This work addresses the severe out-of-distribution (OOD) performance degradation of frozen vision encoders when adapting to unseen class queries during deployment, a problem exacerbated by standard adapter training. To mitigate this, the authors propose Euclidean Geodesic Alignment (EGA), a novel approach that integrates residual adapters, zero initialization, local triplet loss, and hyperspherical projection. A key innovation is the introduction of a self-limiting dynamic mechanism that automatically halts adapter updates once local geometric structures are sufficiently aligned, thereby bounding OOD perturbations. Experiments demonstrate that EGA significantly improves worst-case label accuracy across five OOD benchmarks, with 96.5% of triplets requiring no gradient updates at convergence. Moreover, the method generalizes effectively beyond CLIP to stronger backbone architectures.
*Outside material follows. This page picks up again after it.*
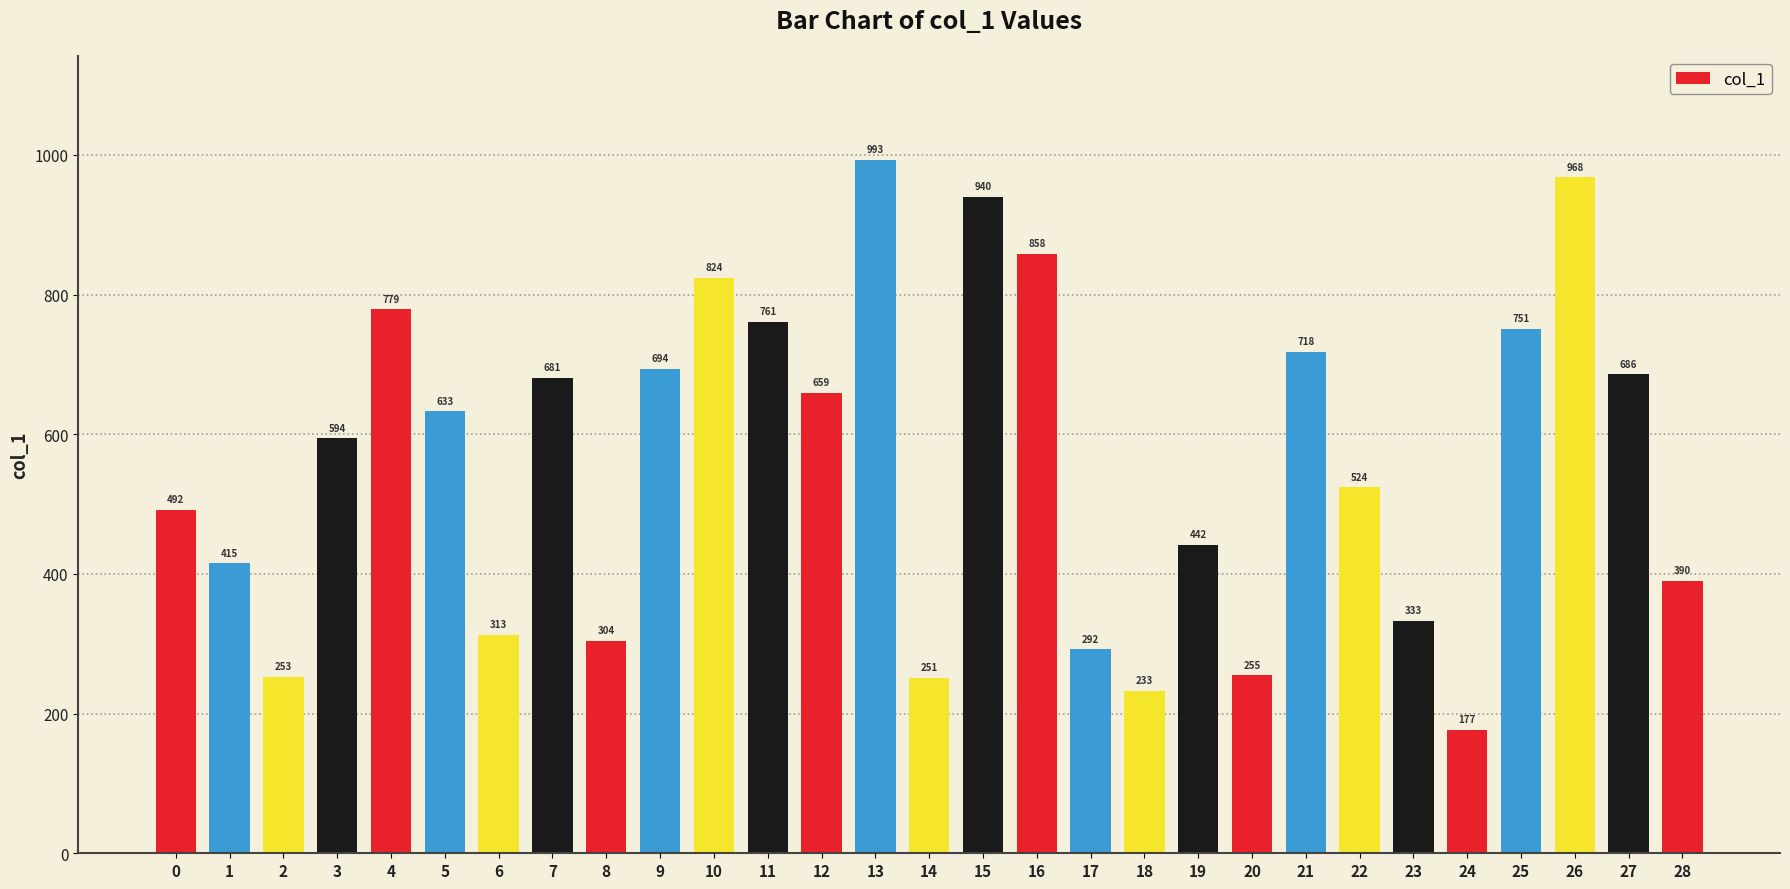

Between 22 and 16, which is larger?

16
Vector search systems built on frozen vision encoders face queries from unseen classes at deployment, yet existing adapter training collapses under this shift: high-capacity adapters with global contrastive losses silently reassign unseen-class samples to wrong seen-class clusters, dropping worst-case Label Precision by over 40 points below the frozen baseline in our tests. We propose Euclidean Geodesic Alignment (EGA), a residual adapter that couples three principles: zero initialization, local triplet loss, and hypersphere projection. These collectively induce a self-limiting dynamic: triplets that already satisfy a small margin stop producing gradients, so the adapter automatically stops updating where the local geometry is already correct. Our experiments show that at convergence $96.5\%$ of triplets are gradient-free, leaving unseen-class regions largely untouched while still enabling full-capacity refinement of seen classes. Across five diverse out-of-distribution (OOD) benchmarks, EGA achieves the highest worst-case Label Precision on the four primary splits and a consistent improvement on the fifth. The design also transfers to stronger backbones in addition to CLIP, and we provide an analytical justification linking gradient sparsity to bounded OOD perturbation.